<<<<

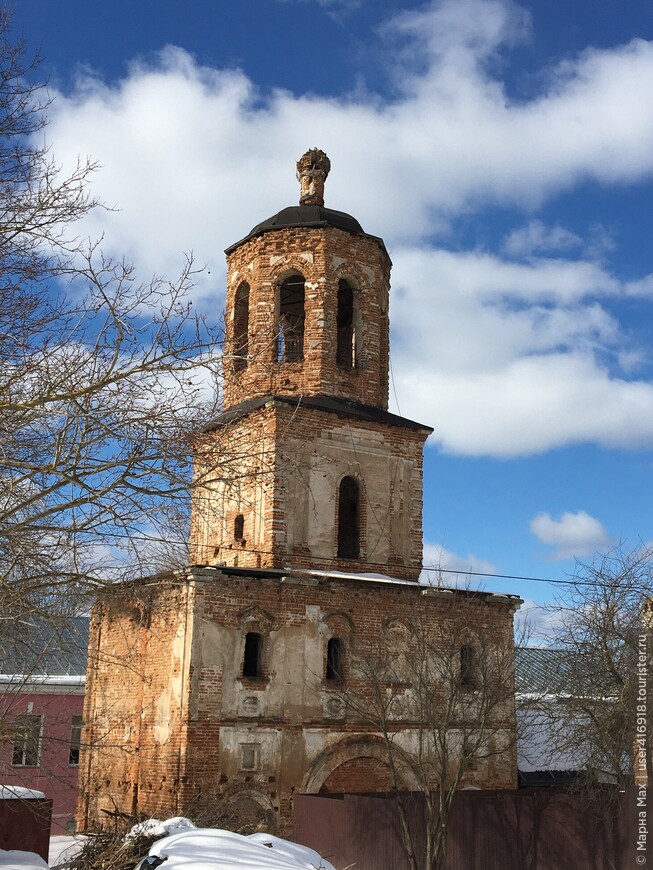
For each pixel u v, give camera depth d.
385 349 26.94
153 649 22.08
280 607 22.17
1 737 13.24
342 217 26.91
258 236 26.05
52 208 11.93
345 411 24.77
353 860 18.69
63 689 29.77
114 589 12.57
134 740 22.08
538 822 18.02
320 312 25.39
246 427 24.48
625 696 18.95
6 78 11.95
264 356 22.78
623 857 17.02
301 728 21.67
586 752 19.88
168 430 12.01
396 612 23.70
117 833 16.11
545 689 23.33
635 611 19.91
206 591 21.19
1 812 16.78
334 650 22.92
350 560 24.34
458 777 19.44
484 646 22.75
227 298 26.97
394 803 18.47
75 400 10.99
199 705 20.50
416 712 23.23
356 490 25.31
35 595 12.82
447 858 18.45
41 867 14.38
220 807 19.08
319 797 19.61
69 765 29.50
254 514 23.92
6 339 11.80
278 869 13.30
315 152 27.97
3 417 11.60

>>>>
<<<<

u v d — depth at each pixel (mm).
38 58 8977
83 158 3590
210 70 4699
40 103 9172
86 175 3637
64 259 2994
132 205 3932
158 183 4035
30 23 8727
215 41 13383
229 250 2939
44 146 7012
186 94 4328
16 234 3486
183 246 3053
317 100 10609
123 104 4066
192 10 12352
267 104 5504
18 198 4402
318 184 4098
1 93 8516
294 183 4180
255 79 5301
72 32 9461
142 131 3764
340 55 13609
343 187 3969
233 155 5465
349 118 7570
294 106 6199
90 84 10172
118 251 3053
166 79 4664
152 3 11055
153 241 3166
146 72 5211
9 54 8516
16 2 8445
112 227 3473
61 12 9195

>>>>
<<<<

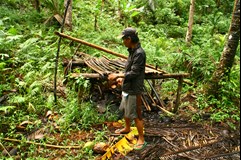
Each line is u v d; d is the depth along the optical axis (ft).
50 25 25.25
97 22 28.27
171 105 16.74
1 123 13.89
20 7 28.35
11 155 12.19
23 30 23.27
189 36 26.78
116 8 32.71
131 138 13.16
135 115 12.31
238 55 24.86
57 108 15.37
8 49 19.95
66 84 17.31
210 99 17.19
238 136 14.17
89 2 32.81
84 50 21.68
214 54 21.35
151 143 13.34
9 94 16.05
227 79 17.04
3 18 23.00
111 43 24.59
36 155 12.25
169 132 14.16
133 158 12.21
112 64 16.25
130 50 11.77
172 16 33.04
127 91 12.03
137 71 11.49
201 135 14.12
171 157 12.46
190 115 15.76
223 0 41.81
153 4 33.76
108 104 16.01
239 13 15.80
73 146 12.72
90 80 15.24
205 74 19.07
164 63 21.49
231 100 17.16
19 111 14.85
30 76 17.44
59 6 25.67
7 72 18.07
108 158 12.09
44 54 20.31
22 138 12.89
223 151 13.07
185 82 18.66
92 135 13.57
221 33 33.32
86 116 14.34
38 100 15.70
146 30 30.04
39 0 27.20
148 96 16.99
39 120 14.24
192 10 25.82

>>>>

#### PROBLEM:
Considering only the material above, set down every line from the one with "301 728 21.67" to the one with "3 417 11.60", inclusive, exactly as written.

#### OUTPUT FOR THIS TASK:
301 728 21.67
586 752 19.88
168 430 12.01
396 612 23.70
117 833 16.11
545 689 23.33
635 611 19.91
206 591 21.19
1 812 16.78
334 650 22.92
350 560 24.34
458 777 19.44
484 646 22.75
227 298 26.97
394 803 18.47
75 400 10.99
199 705 20.50
416 712 23.23
356 490 25.31
35 595 12.82
447 858 18.45
41 867 14.38
220 807 19.08
319 797 19.61
69 765 29.50
254 514 23.92
6 339 11.80
278 869 13.30
315 152 27.97
3 417 11.60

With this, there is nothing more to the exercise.